In what ways is effective altruism new?
- New in the sense that it spreads lessons from effective philanthropy to the world of private donors, and does so online.
- Takes the final step back in terms of prioritization level to reach cause prioritization (maybe). GiveWell outlines in a post that “philanthropists seem to be least thoughtful and to ask the fewest critical questions” when picking causes. But just as well, they say that the subsequent steps – namely developing a cause-specific “foundation strategy” and evaluating grantees and potential grantees – “seem likely to lead to at least reasonable results if carried out by people who listen well and keep their minds open”. I interpret this as evidence that GiveWell realizes that within causes, philanthropy has already done reasonably well in terms of prioritization.

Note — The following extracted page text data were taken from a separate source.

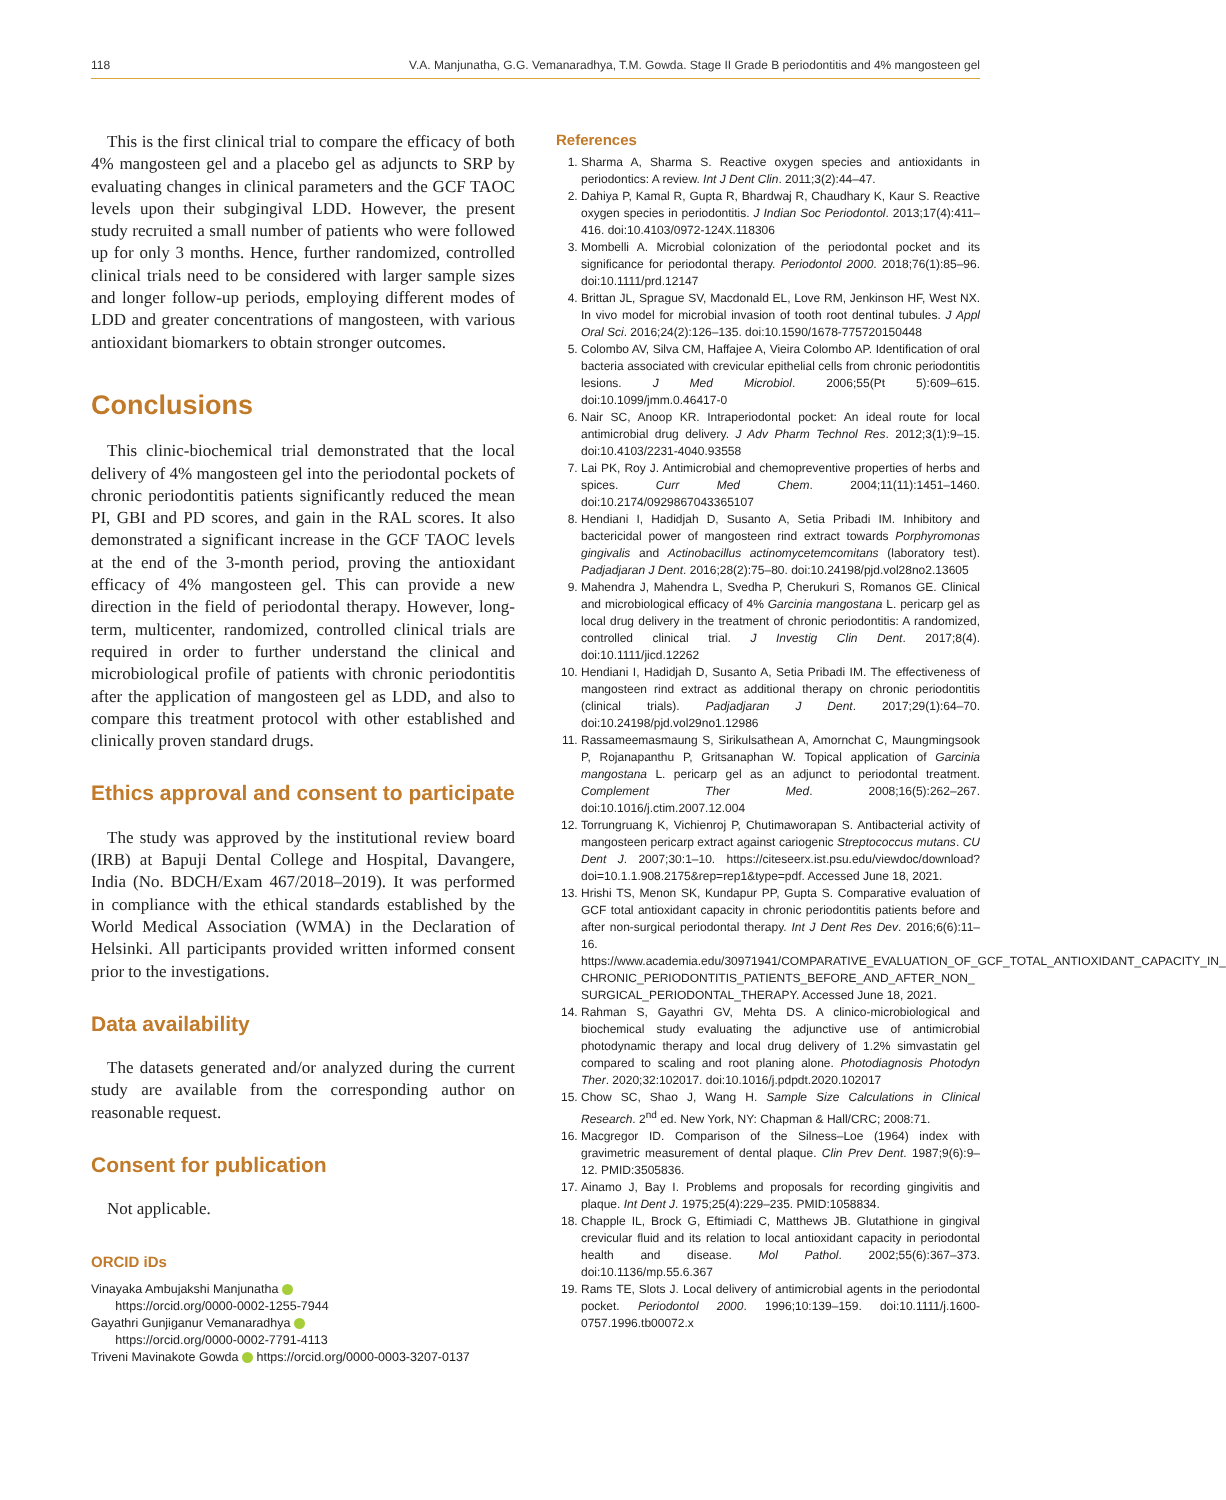118 V.A. Manjunatha, G.G. Vemanaradhya, T.M. Gowda. Stage II Grade B periodontitis and 4% mangosteen gel
This is the first clinical trial to compare the efficacy of both 4% mangosteen gel and a placebo gel as adjuncts to SRP by evaluating changes in clinical parameters and the GCF TAOC levels upon their subgingival LDD. However, the present study recruited a small number of patients who were followed up for only 3 months. Hence, further randomized, controlled clinical trials need to be considered with larger sample sizes and longer follow-up periods, employing different modes of LDD and greater concentrations of mangosteen, with various antioxidant biomarkers to obtain stronger outcomes.
Conclusions
This clinic-biochemical trial demonstrated that the local delivery of 4% mangosteen gel into the periodontal pockets of chronic periodontitis patients significantly reduced the mean PI, GBI and PD scores, and gain in the RAL scores. It also demonstrated a significant increase in the GCF TAOC levels at the end of the 3-month period, proving the antioxidant efficacy of 4% mangosteen gel. This can provide a new direction in the field of periodontal therapy. However, long-term, multicenter, randomized, controlled clinical trials are required in order to further understand the clinical and microbiological profile of patients with chronic periodontitis after the application of mangosteen gel as LDD, and also to compare this treatment protocol with other established and clinically proven standard drugs.
Ethics approval and consent to participate
The study was approved by the institutional review board (IRB) at Bapuji Dental College and Hospital, Davangere, India (No. BDCH/Exam 467/2018–2019). It was performed in compliance with the ethical standards established by the World Medical Association (WMA) in the Declaration of Helsinki. All participants provided written informed consent prior to the investigations.
Data availability
The datasets generated and/or analyzed during the current study are available from the corresponding author on reasonable request.
Consent for publication
Not applicable.
ORCID iDs
Vinayaka Ambujakshi Manjunatha
https://orcid.org/0000-0002-1255-7944
Gayathri Gunjiganur Vemanaradhya
https://orcid.org/0000-0002-7791-4113
Triveni Mavinakote Gowda https://orcid.org/0000-0003-3207-0137
References
1. Sharma A, Sharma S. Reactive oxygen species and antioxidants in periodontics: A review. Int J Dent Clin. 2011;3(2):44–47.
2. Dahiya P, Kamal R, Gupta R, Bhardwaj R, Chaudhary K, Kaur S. Reactive oxygen species in periodontitis. J Indian Soc Periodontol. 2013;17(4):411–416. doi:10.4103/0972-124X.118306
3. Mombelli A. Microbial colonization of the periodontal pocket and its significance for periodontal therapy. Periodontol 2000. 2018;76(1):85–96. doi:10.1111/prd.12147
4. Brittan JL, Sprague SV, Macdonald EL, Love RM, Jenkinson HF, West NX. In vivo model for microbial invasion of tooth root dentinal tubules. J Appl Oral Sci. 2016;24(2):126–135. doi:10.1590/1678-775720150448
5. Colombo AV, Silva CM, Haffajee A, Vieira Colombo AP. Identification of oral bacteria associated with crevicular epithelial cells from chronic periodontitis lesions. J Med Microbiol. 2006;55(Pt 5):609–615. doi:10.1099/jmm.0.46417-0
6. Nair SC, Anoop KR. Intraperiodontal pocket: An ideal route for local antimicrobial drug delivery. J Adv Pharm Technol Res. 2012;3(1):9–15. doi:10.4103/2231-4040.93558
7. Lai PK, Roy J. Antimicrobial and chemopreventive properties of herbs and spices. Curr Med Chem. 2004;11(11):1451–1460. doi:10.2174/0929867043365107
8. Hendiani I, Hadidjah D, Susanto A, Setia Pribadi IM. Inhibitory and bactericidal power of mangosteen rind extract towards Porphyromonas gingivalis and Actinobacillus actinomycetemcomitans (laboratory test). Padjadjaran J Dent. 2016;28(2):75–80. doi:10.24198/pjd.vol28no2.13605
9. Mahendra J, Mahendra L, Svedha P, Cherukuri S, Romanos GE. Clinical and microbiological efficacy of 4% Garcinia mangostana L. pericarp gel as local drug delivery in the treatment of chronic periodontitis: A randomized, controlled clinical trial. J Investig Clin Dent. 2017;8(4). doi:10.1111/jicd.12262
10. Hendiani I, Hadidjah D, Susanto A, Setia Pribadi IM. The effectiveness of mangosteen rind extract as additional therapy on chronic periodontitis (clinical trials). Padjadjaran J Dent. 2017;29(1):64–70. doi:10.24198/pjd.vol29no1.12986
11. Rassameemasmaung S, Sirikulsathean A, Amornchat C, Maungmingsook P, Rojanapanthu P, Gritsanaphan W. Topical application of Garcinia mangostana L. pericarp gel as an adjunct to periodontal treatment. Complement Ther Med. 2008;16(5):262–267. doi:10.1016/j.ctim.2007.12.004
12. Torrungruang K, Vichienroj P, Chutimaworapan S. Antibacterial activity of mangosteen pericarp extract against cariogenic Streptococcus mutans. CU Dent J. 2007;30:1–10. https://citeseerx.ist.psu.edu/viewdoc/download?doi=10.1.1.908.2175&rep=rep1&type=pdf. Accessed June 18, 2021.
13. Hrishi TS, Menon SK, Kundapur PP, Gupta S. Comparative evaluation of GCF total antioxidant capacity in chronic periodontitis patients before and after non-surgical periodontal therapy. Int J Dent Res Dev. 2016;6(6):11–16. https://www.academia.edu/30971941/COMPARATIVE_EVALUATION_OF_GCF_TOTAL_ANTIOXIDANT_CAPACITY_IN_ CHRONIC_PERIODONTITIS_PATIENTS_BEFORE_AND_AFTER_NON_ SURGICAL_PERIODONTAL_THERAPY. Accessed June 18, 2021.
14. Rahman S, Gayathri GV, Mehta DS. A clinico-microbiological and biochemical study evaluating the adjunctive use of antimicrobial photodynamic therapy and local drug delivery of 1.2% simvastatin gel compared to scaling and root planing alone. Photodiagnosis Photodyn Ther. 2020;32:102017. doi:10.1016/j.pdpdt.2020.102017
15. Chow SC, Shao J, Wang H. Sample Size Calculations in Clinical Research. 2<sup>nd</sup> ed. New York, NY: Chapman & Hall/CRC; 2008:71.
16. Macgregor ID. Comparison of the Silness–Loe (1964) index with gravimetric measurement of dental plaque. Clin Prev Dent. 1987;9(6):9–12. PMID:3505836.
17. Ainamo J, Bay I. Problems and proposals for recording gingivitis and plaque. Int Dent J. 1975;25(4):229–235. PMID:1058834.
18. Chapple IL, Brock G, Eftimiadi C, Matthews JB. Glutathione in gingival crevicular fluid and its relation to local antioxidant capacity in periodontal health and disease. Mol Pathol. 2002;55(6):367–373. doi:10.1136/mp.55.6.367
19. Rams TE, Slots J. Local delivery of antimicrobial agents in the periodontal pocket. Periodontol 2000. 1996;10:139–159. doi:10.1111/j.1600-0757.1996.tb00072.x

- Earning to give: the idea itself did not seem to originate within the EA movement, but the EA movement seems to have popularized the idea and also combined it with considerations of replaceability. For more on this, see Jeff Kaufman’s posts: parts I, II, and III.
- Suggest people to look more into history of philanthropy and so forth (e.g. look at GiveWell’s work)
- Claims of newness are inherently strong, because they say something about everything that happened before some point in time. Humility requires one to explain where and how one searched before concluding that something is new.
Give me examples of other systematic prioritization efforts so I don’t have to do the work myself.Are there other instances of systematic prioritization within philanthropic movements?